Pair / Group
Distinguishing Feature
Larviciding vs Adulticiding
Larviciding: treats standing water; targets aquatic stages; preventive; most efficient. Adulticiding: knockdown of flying adults (thermal/ULV) OR residual barriers; reactive; necessary supplement.
Thermal fog vs ULV
Thermal fog: superheated fuel-oil/insecticide mixture, visible cloud, 40 gal/hr (truck-mounted); becoming OBSOLETE. ULV: cold aerosol, 1 to 3 oz/acre, 12 to 18 micron droplets; less visible, far less insecticide, cost-effective — the standard.
Compression vs Backpack vs Truck-mounted sprayers
Compression: 1 to 5 gal hand-carried, stainless steel preferred. Backpack: up to 5 gal, hands free, ideal for tires/catch basins/tree holes/inaccessible areas. Truck-mounted: large tanks with 12V on-demand or engine-driven pumps, long hose option — for ditches, drains, lagoons.
Hand-carried granular vs Truck-mounted granular
Hand-carried: crank-operated spinning-disk broadcaster — ideal for woodlots, fields, cross-country ditches; metal/solid-plastic container preferred over knapsack (less spillage). Truck-mounted: sandblaster-type with gas-motor compressor — larger ditches and county drains.
Knockdown adulticide vs Residual barrier
Knockdown (thermal/ULV): kills flying adults via droplet impingement. Residual barrier (airblast sprayer/backpack mister with EC): direct kill PLUS several days to several weeks of residual where mosquitoes rest on foliage.
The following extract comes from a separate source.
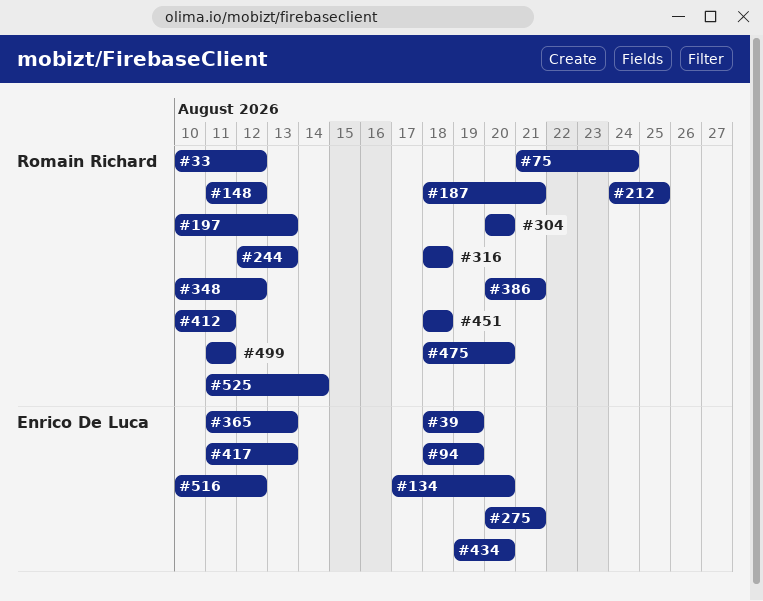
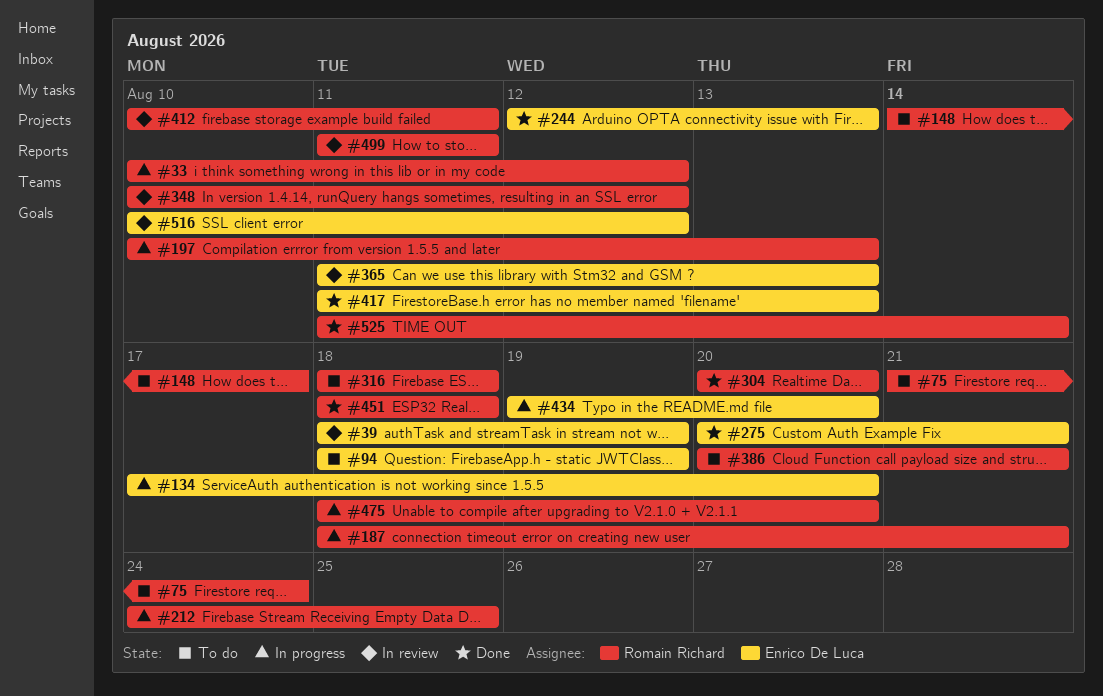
#148, start: Aug 11 -> Aug 14
#148, due: Aug 12 -> Aug 17
#244, owner: Romain Richard -> Enrico De Luca

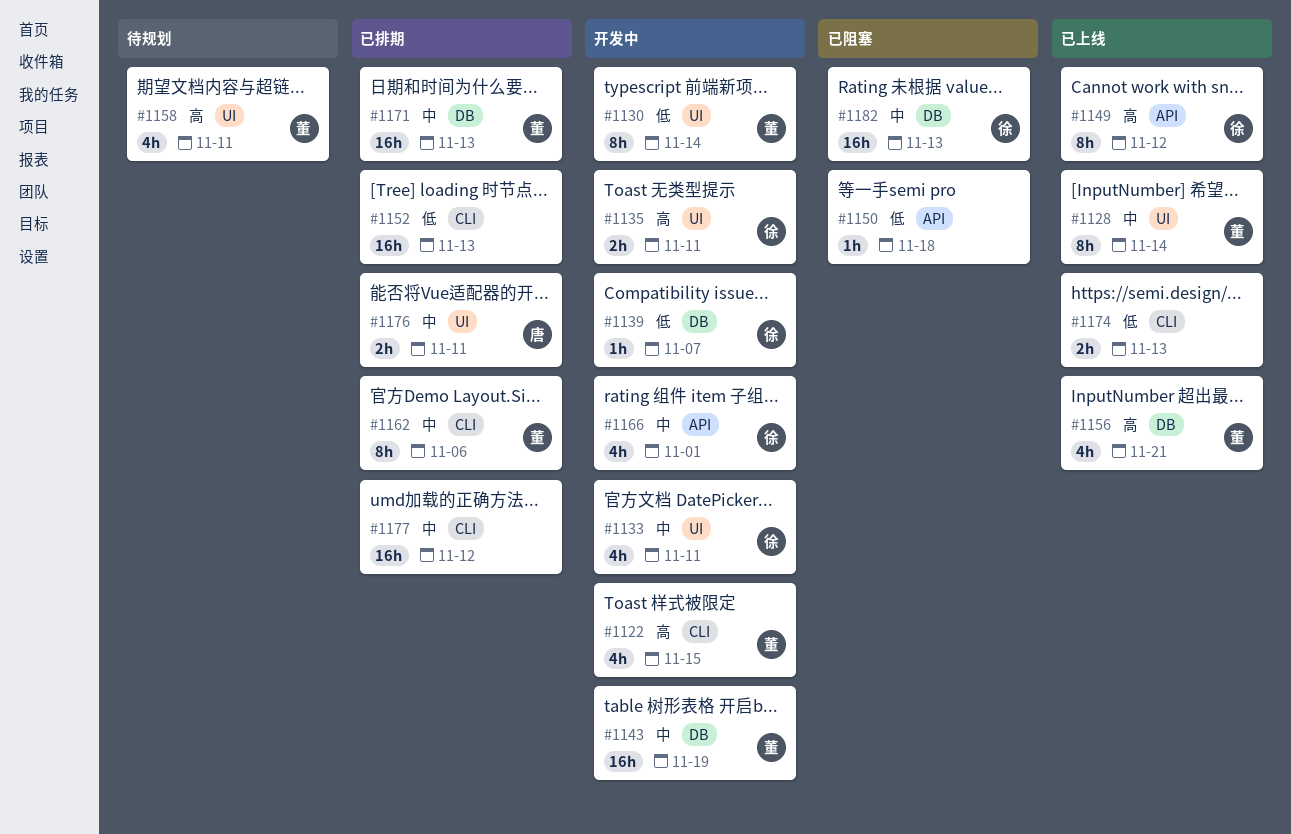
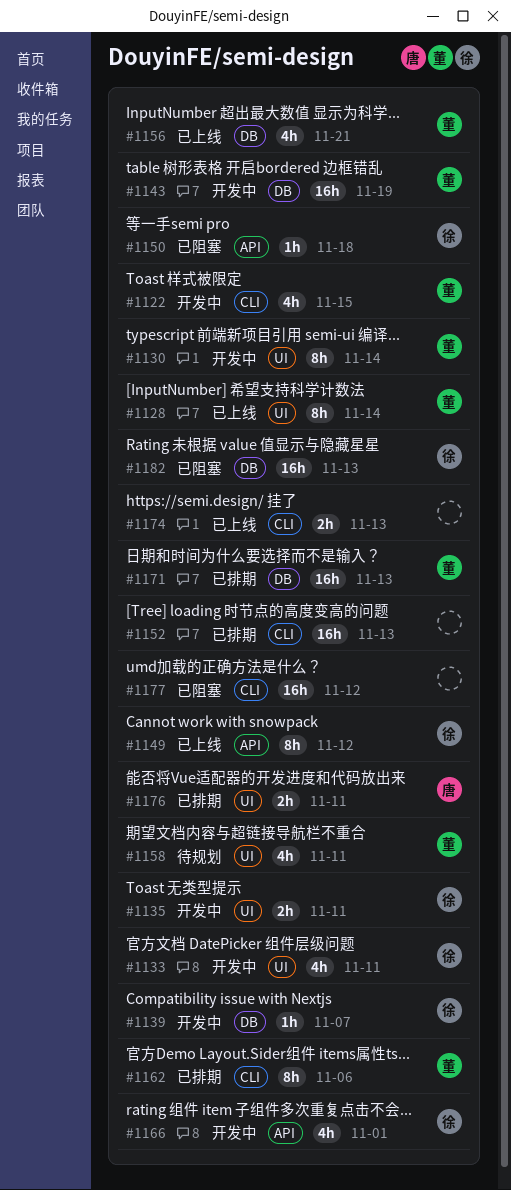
#1150, owner: none -> 徐
#1177, status: 已排期 -> 已阻塞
EC formulation use case vs effect
Use case (the right exam answer): areas difficult to spray in the evening — parks, golf courses — applied during the day. Effect (the distractor): provides short-term residual. Don't confuse the use case with the consequence.
Aircraft for larviciding vs adulticiding
Larviciding: routinely used in MI for spring flooded woodlots — both rotary and fixed-wing, granular OR liquid. Adulticiding: expensive option reserved for disease outbreaks or large emergencies.